AIM |
Print the records below word for word. Begin at the line that contains "pose: elev=323.7 azim=332.1" and stop after the last line of the records, including both.

DATASET |
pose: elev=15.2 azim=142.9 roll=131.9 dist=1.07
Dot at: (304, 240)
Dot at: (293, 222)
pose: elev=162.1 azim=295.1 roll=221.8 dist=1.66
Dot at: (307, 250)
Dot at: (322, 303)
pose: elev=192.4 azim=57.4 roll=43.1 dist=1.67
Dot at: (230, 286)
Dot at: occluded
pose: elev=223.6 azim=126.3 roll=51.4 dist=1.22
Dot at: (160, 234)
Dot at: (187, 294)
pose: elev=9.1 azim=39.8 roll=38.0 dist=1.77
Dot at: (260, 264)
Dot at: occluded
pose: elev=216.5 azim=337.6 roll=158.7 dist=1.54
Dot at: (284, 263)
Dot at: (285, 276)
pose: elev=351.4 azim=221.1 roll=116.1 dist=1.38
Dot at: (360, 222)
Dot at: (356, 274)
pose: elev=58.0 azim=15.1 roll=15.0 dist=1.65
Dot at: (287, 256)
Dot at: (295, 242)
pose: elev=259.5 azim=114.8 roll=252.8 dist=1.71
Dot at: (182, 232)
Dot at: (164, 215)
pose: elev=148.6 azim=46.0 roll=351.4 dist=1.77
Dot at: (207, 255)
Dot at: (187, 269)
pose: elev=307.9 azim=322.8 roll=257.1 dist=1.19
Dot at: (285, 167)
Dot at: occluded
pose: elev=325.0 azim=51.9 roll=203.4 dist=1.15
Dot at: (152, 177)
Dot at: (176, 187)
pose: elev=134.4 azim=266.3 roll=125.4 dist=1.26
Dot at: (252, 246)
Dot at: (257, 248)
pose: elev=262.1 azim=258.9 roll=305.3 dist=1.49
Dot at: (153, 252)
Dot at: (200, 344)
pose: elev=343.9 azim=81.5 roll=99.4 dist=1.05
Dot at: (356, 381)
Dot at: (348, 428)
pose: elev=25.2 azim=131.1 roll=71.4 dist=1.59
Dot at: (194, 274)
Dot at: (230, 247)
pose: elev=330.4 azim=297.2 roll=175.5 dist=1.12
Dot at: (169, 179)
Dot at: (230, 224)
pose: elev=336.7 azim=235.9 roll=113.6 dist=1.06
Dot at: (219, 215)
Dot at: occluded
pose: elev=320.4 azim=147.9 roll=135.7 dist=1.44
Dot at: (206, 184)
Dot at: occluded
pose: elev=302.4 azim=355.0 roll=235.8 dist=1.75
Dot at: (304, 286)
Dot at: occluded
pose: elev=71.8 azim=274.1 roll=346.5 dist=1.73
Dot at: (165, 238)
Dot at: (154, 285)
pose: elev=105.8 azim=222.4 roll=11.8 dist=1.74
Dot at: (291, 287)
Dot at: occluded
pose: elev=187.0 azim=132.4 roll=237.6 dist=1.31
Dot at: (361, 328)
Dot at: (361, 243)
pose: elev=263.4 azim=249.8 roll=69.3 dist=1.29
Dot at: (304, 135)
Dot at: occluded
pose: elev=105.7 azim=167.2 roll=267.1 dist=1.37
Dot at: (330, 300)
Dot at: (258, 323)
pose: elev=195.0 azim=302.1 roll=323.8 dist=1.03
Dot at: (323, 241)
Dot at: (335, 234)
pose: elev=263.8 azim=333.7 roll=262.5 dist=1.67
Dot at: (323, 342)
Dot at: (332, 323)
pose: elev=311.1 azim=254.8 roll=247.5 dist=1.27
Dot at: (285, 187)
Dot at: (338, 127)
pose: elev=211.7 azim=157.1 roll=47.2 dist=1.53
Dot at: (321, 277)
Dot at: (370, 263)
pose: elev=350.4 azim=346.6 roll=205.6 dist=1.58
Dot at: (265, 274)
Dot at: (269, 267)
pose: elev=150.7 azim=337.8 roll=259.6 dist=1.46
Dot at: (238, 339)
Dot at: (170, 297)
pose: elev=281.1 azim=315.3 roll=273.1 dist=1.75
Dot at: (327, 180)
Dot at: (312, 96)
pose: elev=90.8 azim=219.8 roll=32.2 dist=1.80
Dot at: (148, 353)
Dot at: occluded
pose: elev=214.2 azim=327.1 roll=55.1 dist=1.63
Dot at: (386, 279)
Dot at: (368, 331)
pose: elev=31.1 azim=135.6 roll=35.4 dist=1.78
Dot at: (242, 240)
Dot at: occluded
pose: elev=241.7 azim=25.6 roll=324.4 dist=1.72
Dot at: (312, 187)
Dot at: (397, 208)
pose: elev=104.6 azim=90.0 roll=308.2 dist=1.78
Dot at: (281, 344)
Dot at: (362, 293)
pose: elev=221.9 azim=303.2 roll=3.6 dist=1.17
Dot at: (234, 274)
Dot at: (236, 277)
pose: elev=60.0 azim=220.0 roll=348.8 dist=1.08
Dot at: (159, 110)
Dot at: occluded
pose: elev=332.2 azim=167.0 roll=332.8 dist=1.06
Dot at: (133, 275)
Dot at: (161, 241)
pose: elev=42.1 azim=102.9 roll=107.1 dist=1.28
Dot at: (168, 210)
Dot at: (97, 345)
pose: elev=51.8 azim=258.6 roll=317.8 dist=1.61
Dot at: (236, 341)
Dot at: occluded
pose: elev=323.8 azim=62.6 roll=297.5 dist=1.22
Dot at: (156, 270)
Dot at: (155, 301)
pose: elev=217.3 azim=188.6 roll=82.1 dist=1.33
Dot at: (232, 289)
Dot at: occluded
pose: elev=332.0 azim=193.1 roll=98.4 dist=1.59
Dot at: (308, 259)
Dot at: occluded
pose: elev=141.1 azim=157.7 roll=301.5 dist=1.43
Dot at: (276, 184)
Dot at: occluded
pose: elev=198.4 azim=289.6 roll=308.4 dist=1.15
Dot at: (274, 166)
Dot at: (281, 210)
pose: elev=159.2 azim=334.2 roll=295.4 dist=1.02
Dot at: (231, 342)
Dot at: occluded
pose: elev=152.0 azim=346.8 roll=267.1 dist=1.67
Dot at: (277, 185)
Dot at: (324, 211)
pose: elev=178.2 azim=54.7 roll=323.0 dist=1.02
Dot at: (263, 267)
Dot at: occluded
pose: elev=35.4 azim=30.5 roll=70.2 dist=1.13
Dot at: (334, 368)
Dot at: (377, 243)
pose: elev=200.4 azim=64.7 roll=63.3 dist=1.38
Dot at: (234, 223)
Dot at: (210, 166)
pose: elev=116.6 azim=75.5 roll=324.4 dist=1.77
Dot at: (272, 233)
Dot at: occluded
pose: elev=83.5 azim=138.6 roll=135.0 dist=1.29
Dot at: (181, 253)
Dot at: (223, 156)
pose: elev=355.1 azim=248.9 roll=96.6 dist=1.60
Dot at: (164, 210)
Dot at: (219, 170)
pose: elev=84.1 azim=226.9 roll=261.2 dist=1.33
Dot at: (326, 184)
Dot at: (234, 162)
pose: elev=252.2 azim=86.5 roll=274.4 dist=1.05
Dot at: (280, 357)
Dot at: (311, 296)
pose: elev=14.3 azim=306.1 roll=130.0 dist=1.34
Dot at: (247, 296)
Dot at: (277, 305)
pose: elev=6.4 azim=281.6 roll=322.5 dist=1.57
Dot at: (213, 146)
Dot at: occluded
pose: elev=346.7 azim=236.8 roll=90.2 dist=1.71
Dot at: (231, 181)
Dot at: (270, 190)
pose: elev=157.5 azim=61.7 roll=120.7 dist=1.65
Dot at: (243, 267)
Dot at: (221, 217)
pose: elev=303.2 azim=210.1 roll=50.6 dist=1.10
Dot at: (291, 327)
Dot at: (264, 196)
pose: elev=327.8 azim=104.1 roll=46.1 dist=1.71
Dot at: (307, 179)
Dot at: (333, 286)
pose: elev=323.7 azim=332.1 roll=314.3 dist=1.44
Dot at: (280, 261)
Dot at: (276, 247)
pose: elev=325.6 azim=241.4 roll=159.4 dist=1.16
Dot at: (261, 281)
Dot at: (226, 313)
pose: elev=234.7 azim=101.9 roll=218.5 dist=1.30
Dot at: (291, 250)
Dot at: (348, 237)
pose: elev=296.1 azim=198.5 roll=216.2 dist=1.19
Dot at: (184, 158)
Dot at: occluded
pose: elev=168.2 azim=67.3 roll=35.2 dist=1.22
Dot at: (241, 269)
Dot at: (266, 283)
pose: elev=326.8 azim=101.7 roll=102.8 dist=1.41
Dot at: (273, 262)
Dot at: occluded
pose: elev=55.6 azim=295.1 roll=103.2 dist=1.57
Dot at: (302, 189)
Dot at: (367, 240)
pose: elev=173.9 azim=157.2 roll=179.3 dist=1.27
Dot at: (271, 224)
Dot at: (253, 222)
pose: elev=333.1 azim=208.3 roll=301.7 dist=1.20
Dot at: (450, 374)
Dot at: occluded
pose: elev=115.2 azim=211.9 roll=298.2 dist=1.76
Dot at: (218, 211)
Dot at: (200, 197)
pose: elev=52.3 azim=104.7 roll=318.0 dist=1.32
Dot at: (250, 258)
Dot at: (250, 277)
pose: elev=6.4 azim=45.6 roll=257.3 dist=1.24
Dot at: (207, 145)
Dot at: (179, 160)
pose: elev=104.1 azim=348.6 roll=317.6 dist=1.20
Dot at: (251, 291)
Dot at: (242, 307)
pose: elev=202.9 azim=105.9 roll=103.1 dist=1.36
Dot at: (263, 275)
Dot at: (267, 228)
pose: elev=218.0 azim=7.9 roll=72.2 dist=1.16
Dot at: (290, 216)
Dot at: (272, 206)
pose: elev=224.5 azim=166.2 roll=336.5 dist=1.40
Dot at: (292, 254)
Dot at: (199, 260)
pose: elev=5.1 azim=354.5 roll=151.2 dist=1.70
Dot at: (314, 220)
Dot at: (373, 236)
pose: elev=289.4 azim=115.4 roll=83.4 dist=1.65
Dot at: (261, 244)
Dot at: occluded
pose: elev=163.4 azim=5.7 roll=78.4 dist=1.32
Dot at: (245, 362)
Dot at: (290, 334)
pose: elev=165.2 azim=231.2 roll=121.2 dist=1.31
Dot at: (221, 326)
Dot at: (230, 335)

CORRECT RESULT |
pose: elev=323.7 azim=332.1 roll=314.3 dist=1.44
Dot at: (280, 261)
Dot at: (276, 247)
pose: elev=325.6 azim=241.4 roll=159.4 dist=1.16
Dot at: (261, 281)
Dot at: (226, 313)
pose: elev=234.7 azim=101.9 roll=218.5 dist=1.30
Dot at: (291, 250)
Dot at: (348, 237)
pose: elev=296.1 azim=198.5 roll=216.2 dist=1.19
Dot at: (184, 158)
Dot at: occluded
pose: elev=168.2 azim=67.3 roll=35.2 dist=1.22
Dot at: (241, 269)
Dot at: (266, 283)
pose: elev=326.8 azim=101.7 roll=102.8 dist=1.41
Dot at: (273, 262)
Dot at: occluded
pose: elev=55.6 azim=295.1 roll=103.2 dist=1.57
Dot at: (302, 189)
Dot at: (367, 240)
pose: elev=173.9 azim=157.2 roll=179.3 dist=1.27
Dot at: (271, 224)
Dot at: (253, 222)
pose: elev=333.1 azim=208.3 roll=301.7 dist=1.20
Dot at: (450, 374)
Dot at: occluded
pose: elev=115.2 azim=211.9 roll=298.2 dist=1.76
Dot at: (218, 211)
Dot at: (200, 197)
pose: elev=52.3 azim=104.7 roll=318.0 dist=1.32
Dot at: (250, 258)
Dot at: (250, 277)
pose: elev=6.4 azim=45.6 roll=257.3 dist=1.24
Dot at: (207, 145)
Dot at: (179, 160)
pose: elev=104.1 azim=348.6 roll=317.6 dist=1.20
Dot at: (251, 291)
Dot at: (242, 307)
pose: elev=202.9 azim=105.9 roll=103.1 dist=1.36
Dot at: (263, 275)
Dot at: (267, 228)
pose: elev=218.0 azim=7.9 roll=72.2 dist=1.16
Dot at: (290, 216)
Dot at: (272, 206)
pose: elev=224.5 azim=166.2 roll=336.5 dist=1.40
Dot at: (292, 254)
Dot at: (199, 260)
pose: elev=5.1 azim=354.5 roll=151.2 dist=1.70
Dot at: (314, 220)
Dot at: (373, 236)
pose: elev=289.4 azim=115.4 roll=83.4 dist=1.65
Dot at: (261, 244)
Dot at: occluded
pose: elev=163.4 azim=5.7 roll=78.4 dist=1.32
Dot at: (245, 362)
Dot at: (290, 334)
pose: elev=165.2 azim=231.2 roll=121.2 dist=1.31
Dot at: (221, 326)
Dot at: (230, 335)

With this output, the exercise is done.